Duterte calls out US human rights hypocrisy in Laos, bares "shocking" US Army atrocities

The “disente”crowd’s panties are once again in a bunch because of the news that Obama did not shake Duterte’s hand at the East Asia summit (read here).

This was supposedly on account of a “shocking” presentation that Duterte made at a closed-door meeting with only heads of state and officials present. Duterte gave the presentation on America’s bloody oppression of Filipinos during the colonial period after Obama gave a speech on human rights.

I was against Duterte’s public tirade against Obama before he flew to Laos. But this time, I want to stand up and applaud.

Why? Because when Duterte did his pre-departure rant, I thought his message was right but his timing was off. He should have waited until he and Obama were face to face and out of direct media earshot so his message would get across without distortions.

And now, he actually did it. Through a presentation that he made in the presence of other ASEAN heads of state. It seems he planned this all along, even though he had a different prepared speech.

The shallow-thinking “disente” crowd won’t be able to get over their embarrassment at Duterte’s “shocking, uncouth” behavior to see the real significance of this incident. To them, this will just be another tirade.

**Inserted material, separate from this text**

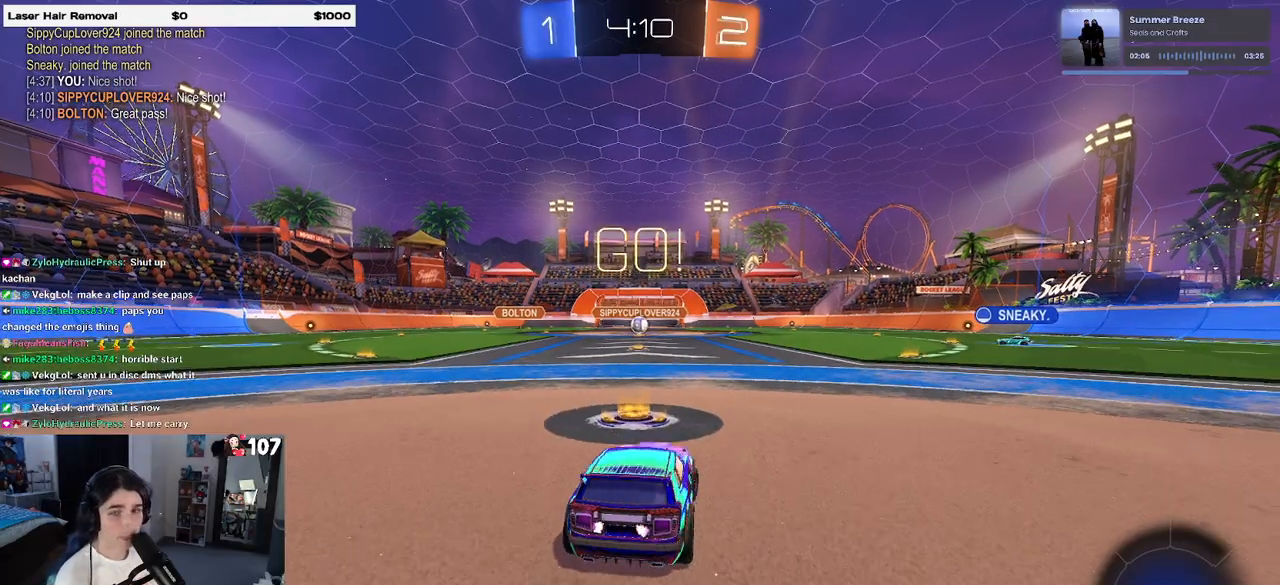
{"buttons": [], "left_stick": "up-left", "right_stick": "center", "events": [[233, "left_stick", "right"], [383, "CROSS", "down"], [433, "left_stick", "up-left"], [467, "CROSS", "up"]]}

But there is a certain group that will be smart enough to see the real point here—the ASEAN heads of state, many of whom, at one point or another, have been accused by the US and the UN of violating human rights because they went to extraordinary means to fix the extraordinary problems in their countries.

We all know how the West criticized the draconian policy on drugs and media of Lee Kuan Yew, father of current Singapore prime minister Lee Hsien Loong. We know how the West slammed Joko Widodo for strictly enforcing the death penalty on drug traffickers in Indonesia, including executing foreign offenders such as Europeans and Australians. We know how protests have been staged by human rights activists in front of the UN headquarters in New York to discredit Cambodia’s prime minister Hun Sen. (Sound familiar? Loida Nicolas-Lewis needs to tell her principals that their handbook on regime change badly needs an update.)

By calling out America’s hypocrisy right to its face, Duterte, in behalf not only of the Filipinos but of the entire ASEAN, delivered the long-deserved “F*ck off” that has been at the tip of the tongue of nearly every Southeast Asian leader since the 1970s.

I never thought I would see the day, but a galvanized, unified ASEAN that will stand together against external interference seems to finally be emerging after all these years. Change is coming.

(P.S. You will note from the ABS-CBN report linked above that the author says “alleged human rights violations during the Philippine-American War”. They use the word “alleged” when referring to historically documented atrocities committed by American soldiers against Filipinos, but not when they insinuate that Filipino policemen are behind the unexplained killings of drug pushers. That is “patriotic” Philippine journalism for you. It brings the word “presstitute” to a whole new level.)